Layer 3: Monitor for Breaches
You can't secure an account if you don't know it's been breached. Set up monitoring:
- HaveIBeenPwned.com — check if your email appears in known data breaches, and enable free notifications for future ones
- Your password manager — most modern managers (1Password Watchtower, Bitwarden Reports) monitor your credentials against breach databases
- Google's password check — Chrome and Google Password Manager alert you to compromised saved passwords
If a service you use announces a breach, change your password immediately, even if they say "passwords were hashed." Treat a breach notification as a confirmed compromise until proven otherwise.
Layer 4: Secure Your Recovery Options
Recovery options are often the weakest link; they're designed to bypass your main security measures.
- Remove or secure security questions. Answers are often findable via social media. Use random strings (stored in your password manager) as "answers" instead of real answers.
- Keep recovery email and phone updated. Recovery sent to an old, abandoned email you can no longer access locks you out of your own account.
- Use a dedicated recovery email. A separate email address used only for account recovery not for communication, reduces the attack surface.
- Save backup codes for every account with 2FA (see our 2FA Backup Codes Guide).
Layer 5: Device Security
Your accounts are only as secure as the devices you access them from:
- Use full-disk encryption — FileVault on Mac, BitLocker on Windows, enabled by default on modern iPhones and Android
- Keep software updated — OS and app updates patch security vulnerabilities. Enable automatic updates.
- Use a screen lock — PIN, biometric, or password. Short auto-lock timeout (1–5 minutes).

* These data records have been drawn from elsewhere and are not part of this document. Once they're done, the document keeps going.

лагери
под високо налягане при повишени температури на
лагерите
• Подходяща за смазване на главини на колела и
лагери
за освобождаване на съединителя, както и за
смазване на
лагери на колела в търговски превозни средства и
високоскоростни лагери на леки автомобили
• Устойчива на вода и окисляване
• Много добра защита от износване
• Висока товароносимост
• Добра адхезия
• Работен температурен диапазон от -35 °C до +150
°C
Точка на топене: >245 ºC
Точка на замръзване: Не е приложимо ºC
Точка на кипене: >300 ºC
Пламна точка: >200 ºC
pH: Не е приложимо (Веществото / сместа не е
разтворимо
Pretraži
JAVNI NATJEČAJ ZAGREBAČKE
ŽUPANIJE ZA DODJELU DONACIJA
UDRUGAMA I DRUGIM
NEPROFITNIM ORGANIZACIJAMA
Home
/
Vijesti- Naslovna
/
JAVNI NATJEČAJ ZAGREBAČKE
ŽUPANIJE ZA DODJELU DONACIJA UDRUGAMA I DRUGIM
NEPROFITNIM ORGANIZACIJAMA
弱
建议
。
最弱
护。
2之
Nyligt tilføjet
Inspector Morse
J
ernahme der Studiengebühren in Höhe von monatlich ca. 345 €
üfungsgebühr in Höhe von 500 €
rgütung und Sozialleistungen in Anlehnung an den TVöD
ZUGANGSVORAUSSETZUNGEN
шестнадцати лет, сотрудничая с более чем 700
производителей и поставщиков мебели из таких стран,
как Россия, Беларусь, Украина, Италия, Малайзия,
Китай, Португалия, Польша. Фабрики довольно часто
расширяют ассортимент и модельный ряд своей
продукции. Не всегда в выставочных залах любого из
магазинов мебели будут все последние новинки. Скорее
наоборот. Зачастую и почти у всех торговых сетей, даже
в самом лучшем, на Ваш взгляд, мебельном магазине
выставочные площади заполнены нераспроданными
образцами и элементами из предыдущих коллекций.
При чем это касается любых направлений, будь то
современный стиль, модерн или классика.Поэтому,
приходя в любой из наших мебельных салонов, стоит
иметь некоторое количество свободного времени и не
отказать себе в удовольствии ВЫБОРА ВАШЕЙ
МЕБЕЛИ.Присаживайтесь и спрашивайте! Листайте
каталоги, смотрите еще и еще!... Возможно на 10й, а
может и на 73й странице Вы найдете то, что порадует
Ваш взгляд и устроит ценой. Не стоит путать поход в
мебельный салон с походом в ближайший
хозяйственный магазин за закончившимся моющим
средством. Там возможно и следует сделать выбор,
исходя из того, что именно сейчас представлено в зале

- Avoid public Wi-Fi for sensitive accounts — or use a reputable VPN if you must
- Don't leave devices unattended in public places, even briefly
Layer 6: Email Security (Deserves Special Attention)

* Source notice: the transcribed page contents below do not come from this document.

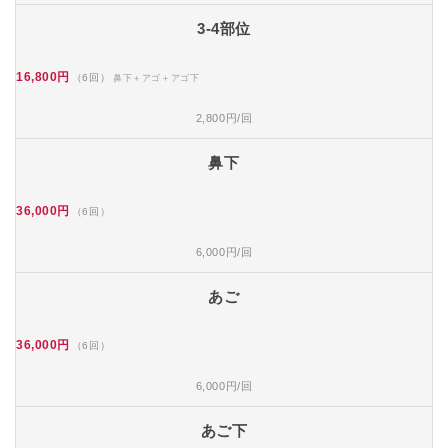
3-4部位
16,800円
（6回）
鼻下＋アゴ＋アゴ下
2,800円/回
鼻下
36,000円
（6回）
6,000円/回
あご
36,000円
（6回）
6,000円/回
あご下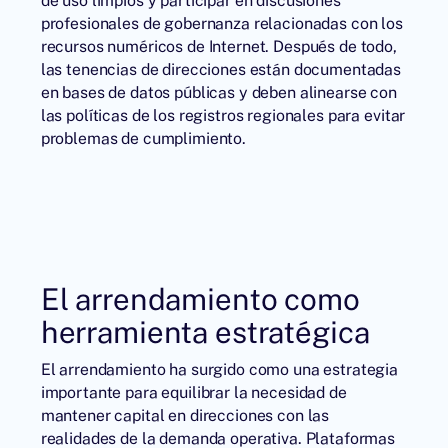
de uso limpios y participar en discusiones
profesionales de gobernanza relacionadas con los
recursos numéricos de Internet. Después de todo,
las tenencias de direcciones están documentadas
en bases de datos públicas y deben alinearse con
las políticas de los registros regionales para evitar
problemas de cumplimiento.
El arrendamiento como
herramienta estratégica
El arrendamiento ha surgido como una estrategia
importante para equilibrar la necesidad de
mantener capital en direcciones con las
realidades de la demanda operativa. Plataformas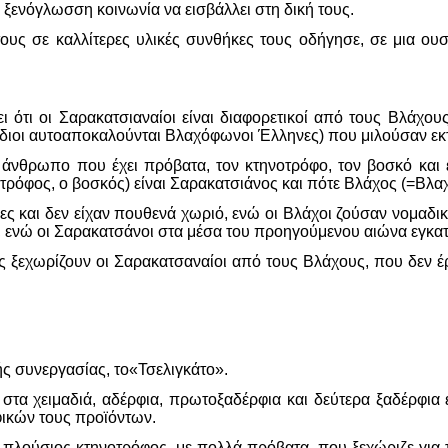
 ξενόγλωσση κοινωνία να εισβάλλει στη δική τους.
τους σε καλλίτερες υλικές συνθήκες τους οδήγησε, σε μια ουσ
 ότι οι Σαρακατσιαναίοι είναι διαφορετικοί από τους Βλάχου
 ίδιοι αυτοαποκαλούνται Βλαχόφωνοι Έλληνες) που μιλούσαν εκτ
άνθρωπο που έχει πρόβατα, τον κτηνοτρόφο, τον βοσκό και ε
οτρόφος, ο βοσκός) είναι Σαρακατσιάνος και πότε Βλάχος (=Βλ
ς και δεν είχαν πουθενά χωριό, ενώ οι Βλάχοι ζούσαν νομαδικ
τα, ενώ οι Σαρακατσάνοι στα μέσα του προηγούμενου αιώνα εγκα
ς ξεχωρίζουν οι Σαρακατσαναίοι από τους Βλάχους, που δεν έρ
ής συνεργασίας, το«Τσελιγκάτο».
α στα χειμαδιά, αδέρφια, πρωτοξαδέρφια και δεύτερα ξαδέρφια 
φικών τους προϊόντων.
 πλούσιος κτηνοτρόφος, με πολλά πρόβατα, που ξεχώριζε για τις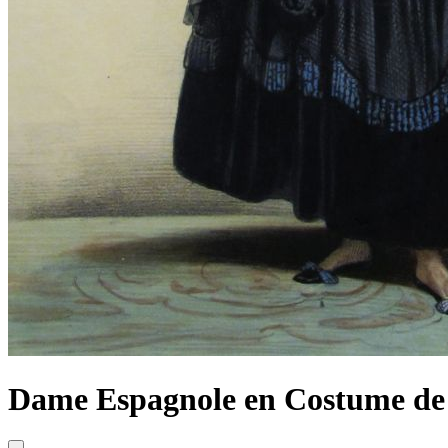
Dame Espagnole en Costume de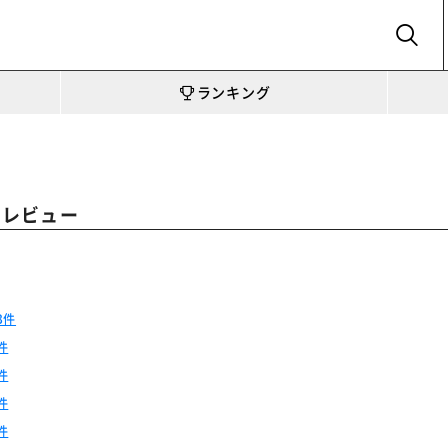
SEARCH
ランキング
のレビュー
3件
件
件
件
件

Your primary email account is the master key to your digital life. Treat it accordingly:
- Use a strong, unique password (never reused anywhere)

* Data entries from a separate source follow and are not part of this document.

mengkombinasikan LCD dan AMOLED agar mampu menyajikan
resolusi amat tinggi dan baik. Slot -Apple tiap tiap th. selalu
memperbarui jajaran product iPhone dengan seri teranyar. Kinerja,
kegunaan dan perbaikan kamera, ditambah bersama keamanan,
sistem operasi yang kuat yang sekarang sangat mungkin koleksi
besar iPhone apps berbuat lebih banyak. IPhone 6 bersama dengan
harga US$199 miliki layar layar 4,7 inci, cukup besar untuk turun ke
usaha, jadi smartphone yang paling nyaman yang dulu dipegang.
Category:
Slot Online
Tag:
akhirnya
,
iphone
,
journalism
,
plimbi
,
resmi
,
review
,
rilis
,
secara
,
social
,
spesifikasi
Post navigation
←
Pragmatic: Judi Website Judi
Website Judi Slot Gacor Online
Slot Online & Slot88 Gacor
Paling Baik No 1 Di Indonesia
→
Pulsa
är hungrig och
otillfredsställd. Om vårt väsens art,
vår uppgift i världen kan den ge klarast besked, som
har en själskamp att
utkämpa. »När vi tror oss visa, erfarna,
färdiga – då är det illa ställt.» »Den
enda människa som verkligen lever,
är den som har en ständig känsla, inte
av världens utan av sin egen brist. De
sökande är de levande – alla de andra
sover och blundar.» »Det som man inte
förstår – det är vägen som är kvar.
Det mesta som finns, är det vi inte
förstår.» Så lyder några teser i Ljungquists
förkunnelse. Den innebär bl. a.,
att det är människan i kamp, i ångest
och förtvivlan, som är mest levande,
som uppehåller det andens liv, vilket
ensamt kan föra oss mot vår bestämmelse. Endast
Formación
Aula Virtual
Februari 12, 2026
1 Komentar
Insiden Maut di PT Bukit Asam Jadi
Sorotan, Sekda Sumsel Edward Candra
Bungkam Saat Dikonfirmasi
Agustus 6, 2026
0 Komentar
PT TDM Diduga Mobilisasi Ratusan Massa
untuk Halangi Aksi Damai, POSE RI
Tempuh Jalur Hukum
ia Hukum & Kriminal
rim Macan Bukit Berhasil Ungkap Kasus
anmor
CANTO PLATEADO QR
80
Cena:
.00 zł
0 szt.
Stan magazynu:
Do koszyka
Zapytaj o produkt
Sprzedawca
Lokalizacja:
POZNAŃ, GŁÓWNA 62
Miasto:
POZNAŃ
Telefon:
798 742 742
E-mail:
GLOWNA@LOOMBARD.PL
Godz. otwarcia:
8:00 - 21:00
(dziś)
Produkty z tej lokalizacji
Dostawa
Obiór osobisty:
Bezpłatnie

- Enable 2FA, preferably with a hardware key, for this one account
- Review connected apps and revoke anything you don't actively use
- Be suspicious of any email asking you to click a link and enter credentials. Go directly to the site instead
- Consider a privacy-focused provider (ProtonMail, Fastmail) for reduced tracking
Layer 7: Recognise Phishing
The best technical security is defeated by social engineering. Learn to recognise phishing:
- Check the actual sender domain — "support@paypa1.com" is not PayPal
- Hover links before clicking — the displayed text may not match the actual URL
- When in doubt, go directly to the site — never click account security links in emails; type the URL manually
- Urgency is a red flag — "Your account will be deleted in 24 hours" is a classic pressure tactic
Your Security Action Checklist
- Install a password manager and import/generate passwords for all accounts
- Enable 2FA on email, password manager, banking, and social media (minimum)
- Check HaveIBeenPwned for your email addresses
- Change any passwords that appear in breach databases
- Generate and safely store backup codes for all 2FA-enabled accounts
- Update OS and apps to current versions
- Review and revoke unused app permissions in Google, Apple, and Facebook account settings
Frequently Asked Questions
How often should I change my passwords?
Only when there's a reason to: a breach notification, suspicion of compromise, or after using a shared/public device. Scheduled changes without a reason (every 90 days) actually weaken security by encouraging users to make predictable minor modifications.
Is it safe to log in on someone else's computer?
Treat any computer you don't control as compromised. If you must: use incognito mode, never let the browser save passwords, log out when done, and change your password afterward on a trusted device.
What's the most important single thing I can do?
Enable 2FA on your primary email account. Email controls account recovery for everything else; it's the highest-value target and the most impactful single improvement you can make.